* PASSAGE GIVEN *
————

July 16, 2025

💥 The Sanctions Showdown: How Two Tiny Countries Froze Europe's Big Plans Against Russia


By Ephraim Agbo 

Slovakia, Malta, and the Power of Saying “No” When Europe Needs a United “Yes”

Let’s not sugarcoat it: The European Union just tripped over itself—again.

On Tuesday, what was supposed to be a decisive moment in Brussels ended in yet another embarrassing stalemate. The EU foreign ministers met to approve their 18th package of sanctions against Russia—a sweeping new attempt to starve the Kremlin’s war machine. Instead, the whole deal collapsed.

Why?
Because Slovakia and Malta said “no.”

Two of the EU’s smallest member states—with a combined population of less than 6 million—managed to halt a sanctions deal affecting over 440 million Europeans.

And whether you call it diplomatic leverage or moral cowardice, it’s shaking the foundation of Europe’s foreign policy.


🎯 What Was in the Sanctions Package?

This wasn’t just another list of blacklisted oligarchs. The 18th sanctions package was ambitious—and potentially painful for Moscow:

  • A full ban on Russian natural gas by 2028
  • A floating oil price cap, set at 15% below market average (~$47/barrel)
  • Sanctions targeting Russia’s arms industry, banks, and surveillance tech
  • Measures to crack down on front companies helping Russia evade earlier sanctions

In short: a bold step to shut off the tap—both literally and financially.

But bold doesn’t mean bulletproof.


🇸🇰 Slovakia: When the Small Say No to the Strong

Slovakia’s Prime Minister Robert Fico didn’t just block the sanctions—he mocked them.

“It is an imbecile proposal,” he told reporters, referring specifically to the planned 2028 gas ban.

Fico’s outrage isn’t random. Slovakia gets nearly 60% of its gas from Russia and has a contract with Gazprom valid until 2034. He warned that banning Russian gas would:

  • Breach long-term contracts
  • Cause price spikes across Slovakia’s already fragile energy market
  • Spark legal fights that Brussels won’t help resolve

And here’s the kicker: He’s not entirely wrong.

Slovakia’s economy is deeply integrated with Russian energy. While Germany and France have the financial muscle to pivot to LNG and renewables, Slovakia doesn’t. Fico turned that vulnerability into a weapon.


🇲🇹 Malta: Silent Veto, Loud Impact

Malta didn’t offer the theatrics Slovakia did—but its quiet refusal to back the package was just as deadly.

Malta’s concerns reportedly stem from the impact on its shipping and energy trade, particularly the bunkering of marine fuel, some of which is suspected to be Russian oil in disguise. The island nation has also come under scrutiny for reflagging vessels helping Moscow bypass maritime bans.

Translation: The business of war has loopholes, and Malta might be one of them.


⚠️ Let’s Talk Hypocrisy: Who’s Still Buying from Russia?

Here’s the uncomfortable truth: while the EU loudly sanctions Russia, several of its own members are still buying from Moscow. Let’s name them.

————

* GIVEN INFORMATION *
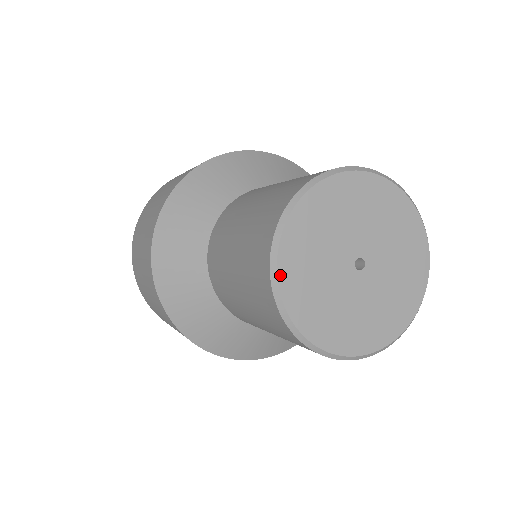
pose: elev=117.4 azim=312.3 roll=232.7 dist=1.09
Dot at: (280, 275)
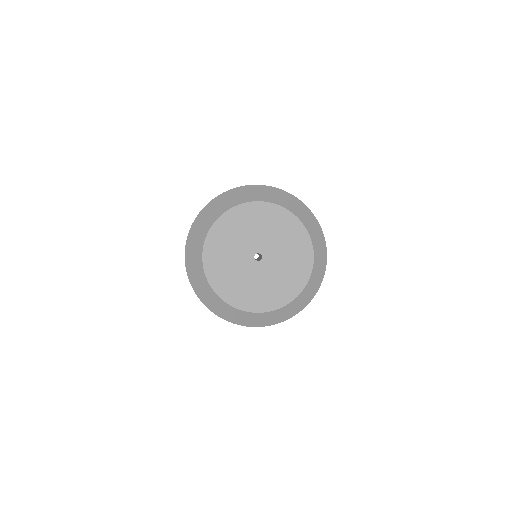
Dot at: (211, 230)
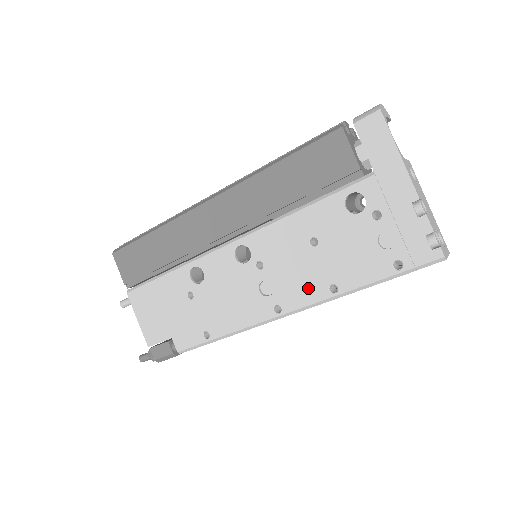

————

* CHALLENGES *
1. Which measures does the sanctions article list as part of the EU's 18th sanctions package? Give all of them.
2. Copy the sanctions article from the words "On Tuesday, what" through "whole deal collapsed.", swapping "stalemate" for "deadlock".

* THE RESPONSES *
1.
- A full ban on Russian natural gas by 2028
- A floating oil price cap, set at 15% below market average (~$47/barrel)
- Sanctions targeting Russia's arms industry, banks, and surveillance tech
- Measures to crack down on front companies helping Russia evade earlier sanctions

2.
On Tuesday, what was supposed to be a decisive moment in Brussels ended in yet another embarrassing deadlock. The EU foreign ministers met to approve their 18th package of sanctions against Russia—a sweeping new attempt to starve the Kremlin’s war machine. Instead, the whole deal collapsed.